By Tina Arth and Darrell Baker

It’s always fun to attend a production by a group we’ve never seen before, and doubly so when it’s youth theater. As lovers of live performance, we are concerned with the development of the next generation of stage actors and audiences – and groups like STAGES Performing Arts Youth Academy (STAGES) are invaluable on both fronts. With its huge cast of children, “Cheaper By The Dozen” is an ideal vehicle for showcasing youth talents in acting and all other aspects of live theatrical production (the stage manager is a 12-year old!).

The play is an adaptation by Christopher Sergel of the book by the same name (authored by Frank B. Gilbreth, Jr. and Ernestine Gilbreth Carey), and deals with the period immediately preceding the death of efficiency expert Frank Gilbreth, Sr. The story revolves around the twelve Gilbreth children (hence the title) and their relationships to each other, their parents, and the outside world.

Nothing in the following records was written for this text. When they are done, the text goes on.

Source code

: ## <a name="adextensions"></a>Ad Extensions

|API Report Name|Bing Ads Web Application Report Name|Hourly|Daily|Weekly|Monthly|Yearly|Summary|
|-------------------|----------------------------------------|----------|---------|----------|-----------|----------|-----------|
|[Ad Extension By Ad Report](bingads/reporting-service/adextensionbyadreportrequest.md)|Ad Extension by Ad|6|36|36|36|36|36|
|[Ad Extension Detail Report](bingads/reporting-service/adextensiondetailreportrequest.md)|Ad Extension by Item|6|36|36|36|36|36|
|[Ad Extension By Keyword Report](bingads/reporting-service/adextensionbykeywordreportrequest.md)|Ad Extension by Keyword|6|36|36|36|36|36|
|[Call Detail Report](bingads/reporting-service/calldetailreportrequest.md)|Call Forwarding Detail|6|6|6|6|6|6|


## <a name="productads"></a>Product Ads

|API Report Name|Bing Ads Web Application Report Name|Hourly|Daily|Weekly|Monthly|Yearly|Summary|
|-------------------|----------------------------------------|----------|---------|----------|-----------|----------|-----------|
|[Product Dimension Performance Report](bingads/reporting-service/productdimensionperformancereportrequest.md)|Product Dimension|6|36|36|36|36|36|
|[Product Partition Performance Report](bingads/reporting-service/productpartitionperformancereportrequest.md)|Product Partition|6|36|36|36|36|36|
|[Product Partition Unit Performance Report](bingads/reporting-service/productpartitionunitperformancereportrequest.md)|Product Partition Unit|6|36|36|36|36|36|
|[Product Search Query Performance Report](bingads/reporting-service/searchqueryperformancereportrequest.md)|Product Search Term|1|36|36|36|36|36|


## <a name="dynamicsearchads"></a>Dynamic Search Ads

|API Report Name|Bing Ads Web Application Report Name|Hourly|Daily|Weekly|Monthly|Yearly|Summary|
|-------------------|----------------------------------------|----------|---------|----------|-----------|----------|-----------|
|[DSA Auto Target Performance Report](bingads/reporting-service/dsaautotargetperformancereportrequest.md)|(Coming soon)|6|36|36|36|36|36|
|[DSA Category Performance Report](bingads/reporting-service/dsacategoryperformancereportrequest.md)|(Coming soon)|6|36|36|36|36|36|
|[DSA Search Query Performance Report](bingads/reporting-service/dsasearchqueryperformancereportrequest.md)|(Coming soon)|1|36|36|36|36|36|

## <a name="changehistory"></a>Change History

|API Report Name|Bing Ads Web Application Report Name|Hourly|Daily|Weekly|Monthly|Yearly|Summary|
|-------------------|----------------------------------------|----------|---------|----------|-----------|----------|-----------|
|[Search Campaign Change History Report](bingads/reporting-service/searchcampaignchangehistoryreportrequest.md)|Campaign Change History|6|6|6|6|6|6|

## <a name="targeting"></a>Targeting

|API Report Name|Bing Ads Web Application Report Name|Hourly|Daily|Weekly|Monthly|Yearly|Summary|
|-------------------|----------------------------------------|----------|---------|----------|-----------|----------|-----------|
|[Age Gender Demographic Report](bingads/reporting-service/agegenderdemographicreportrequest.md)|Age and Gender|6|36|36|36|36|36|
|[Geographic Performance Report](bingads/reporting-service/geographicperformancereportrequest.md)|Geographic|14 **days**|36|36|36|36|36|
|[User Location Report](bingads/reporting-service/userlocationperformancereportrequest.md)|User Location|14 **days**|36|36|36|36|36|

Despite the huge size of the family and the parents’ constant focus on efficiency, the Gilbreth clan is painted as a loving unit with the flexibility needed to accommodate so many individuals. As the children (especially the older daughters) approach maturity, there are inevitable conflicts (Frank Sr. jokingly reprimands his wife for ignoring his request that she bear only boys, as he has little experience with adolescent girls!).

The few adults in the show (Donald Cleland as Mr. Gilbreth, Beth Self as Mrs. Gilbreth, Cindy Bartell as Mrs. Fitzgerald, and Scott Rushford as Dr. Burton) are effective anchors for the show’s real stars, the children. Director William Crawford maximizes the opportunities for youthful actors by using them not only as children, but in several adult roles. The entire youth ensemble displays a cohesive professionalism (not easy with so many people on a small stage!), but there are too many of them to recognize each individual. However, we must recognize the standout performances delivered by the trio of elder daughters, Hannah Solheim (Anne), Frankie Woodman (young Ernestine), and Hannah Wilson (Martha). Of course, whenever they are visible, ParkerPup (the $5.00 Dog) and 2 ½ year old Grant Davis (Robert, the baby of the family) steal the show.

Director William Crawford is a man of many talents. In addition to assembling and organizing an enormous group (21 humans, one dog) into an effective cast, he also designed and helped built the attractive and very functional set. The show moves smoothly, with very few lapses in the action. Certainly the speed with which all of the children can be assembled on stage (it varies between 9 and 14 seconds!) reflects the show’s efficiency expert pedigree!

While the show is enjoyable on its own merits, more important still is the role that STAGES is playing in the early introduction of children to the multiple facets of theater arts. Many of the cast members have studied theater with Donald Cleland, and they must have taken special delight in being able to share the stage with their mentor. As arts education continues to dwindle in the K-12 school system, it is especially important for the entire community to support programs that promote youth theater.

“Cheaper By The Dozen” is playing at the HART Theatre, 185 SE Washington Street, Hillsboro through Sunday, January 20th with 8:00 p.m. performances on Friday and Saturday and a 2:00 matinee on Sunday.